Why Bernie Sanders Wants To Make Credit Rating Agencies Into Nonprofits

The presidential hopeful says the industry has a major conflict of interest. He's not wrong.
When it comes to credit rating agencies, Democratic presidential candidate Bernie Sanders wants to remove profits from the picture entirely.
When it comes to credit rating agencies, Democratic presidential candidate Bernie Sanders wants to remove profits from the picture entirely.
Dennis Van Tine/ABACA USA

Bernie Sanders' financial reform plan is chock-full of clear goals, even if it's not always clear whether he can actually achieve them. He wants to break up the big banks. He wants to send financial fraudsters to prison. He wants to put a cap on ATM fees. And he wants to turn the country's credit rating agencies into nonprofits.

Wait, what?

The push to overhaul the rating agencies is one of the wonkier proposals to come from the Vermont senator. Why reform credit rating agencies? Despite what their name implies, these companies, such as Moody's and Standard & Poor's, are private, for-profit businesses that make money evaluating how risky debt is.

The problem is that they were spectacularly bad at evaluating risk when it came to the junk mortgage debt that triggered the financial crisis. Tens of thousands of mortgage securities were given triple-A ratings in the runup to the crisis, the Financial Crisis Inquiry Commission found. At the same time, there were only six triple-A-rated companies.

Of course, the rating agencies weren't the only parties that got it disastrously wrong on housing-related debt. They do, however, have a very specific conflict of interest: They are paid by the issuers of the debt, but they provide their services to the investors in the debt.

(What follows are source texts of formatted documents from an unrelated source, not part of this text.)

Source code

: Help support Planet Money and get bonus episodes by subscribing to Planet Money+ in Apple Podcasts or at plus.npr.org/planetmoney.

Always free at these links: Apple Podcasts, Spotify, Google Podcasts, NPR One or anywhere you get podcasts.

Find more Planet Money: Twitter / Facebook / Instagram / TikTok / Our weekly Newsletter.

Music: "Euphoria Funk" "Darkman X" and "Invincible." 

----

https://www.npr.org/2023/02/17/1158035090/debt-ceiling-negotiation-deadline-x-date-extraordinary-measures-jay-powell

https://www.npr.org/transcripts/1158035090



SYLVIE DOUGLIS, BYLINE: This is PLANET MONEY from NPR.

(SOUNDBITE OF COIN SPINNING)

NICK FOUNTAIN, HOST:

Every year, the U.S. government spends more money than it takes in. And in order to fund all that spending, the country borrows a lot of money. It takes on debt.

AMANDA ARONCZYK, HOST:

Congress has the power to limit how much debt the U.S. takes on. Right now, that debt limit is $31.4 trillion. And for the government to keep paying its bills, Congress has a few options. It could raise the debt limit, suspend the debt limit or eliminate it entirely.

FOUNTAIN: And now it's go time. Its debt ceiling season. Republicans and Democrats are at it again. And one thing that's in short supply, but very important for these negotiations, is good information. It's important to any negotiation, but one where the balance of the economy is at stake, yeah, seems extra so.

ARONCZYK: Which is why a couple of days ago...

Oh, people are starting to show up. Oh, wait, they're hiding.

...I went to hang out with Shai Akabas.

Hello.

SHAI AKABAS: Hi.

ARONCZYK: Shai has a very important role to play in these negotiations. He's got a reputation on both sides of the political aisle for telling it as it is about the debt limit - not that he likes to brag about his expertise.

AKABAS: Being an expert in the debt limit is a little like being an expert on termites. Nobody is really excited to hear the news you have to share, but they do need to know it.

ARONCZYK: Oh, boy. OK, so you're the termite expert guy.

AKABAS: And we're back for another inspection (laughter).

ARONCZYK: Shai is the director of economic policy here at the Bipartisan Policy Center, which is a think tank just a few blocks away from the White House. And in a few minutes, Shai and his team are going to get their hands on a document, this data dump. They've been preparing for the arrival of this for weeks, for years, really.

As a result, the rating agencies' business model includes a built-in incentive to produce shiny ratings that make issuers happy. And in the case of mortgage securities, those issuers were the banks.

Sanders' proposal is to change that business model -- to make it, in fact, not a for-profit business model at all.

Investors would not have bought the risky mortgage backed derivatives that led to the Great Recession if credit agencies did not give these worthless financial products triple-A ratings -- ratings that they knew were bogus.

And, the reason these risky financial schemes were given such favorable ratings is simple. Wall Street paid for them.

Under my administration, we will turn for-profit credit rating agencies into non-profit institutions, independent from Wall Street. No longer will Wall Street be able to pick and choose which credit agency will rate their products.

Take away the profit motive, the thinking goes, and the rating agencies will produce fairer assessments of risk for investors.

The strong implication is that under this plan, the banks and companies won't pay for the debt they issue to be rated. This is called the "issuer pays" model. The Sanders campaign did not respond to questions about who would pay and other specifics of the plan.

And so, the question is: If the issuers aren't going to pay for the credit ratings, then who is? Sen. Al Franken (D-Minn.) has a plan to randomly assign ratings work to different companies. Under this plan, the more accurately a company rates the riskiness of the debt it's assigned, the more business it gets. The issuer still pays, but the incentives are changed.

Or Sanders could try to make debt markets more like equity markets, where there are lots of analysts putting ratings on stocks. There is tension inherent in that model for stock research, and there have been glaring conflicts exposed in the past, but on the whole, because there are so many stock analysts, the individual stock ratings by themselves have very limited power.

There's also the question of why investors, who were harmed by the rating agencies' bad work, haven't taken it upon themselves to solve this issue. After the financial crisis, you might have expected a critical mass of pension funds and other investors not just suing credit rating agencies, but demanding that the agencies eliminate the conflict of interest by paying for their own credit ratings, rather than relying on the people issuing the debt to foot the bill. It didn't happen.

Maybe that's because big investors are expense-obsessed right now, largely for good reasons. Or maybe it's just logistically easier for the seller of the debt to pay for the rating. After all, while a single debt security can have thousands of potential buyers, it's only got one issuer.

But the trickier issue is that paying directly for ratings would require big investors to take more immediate responsibility for what they buy -- rather than just gobbling up anything with the right letters of the alphabet slapped on it, and blaming someone else when it turns out to be worthless.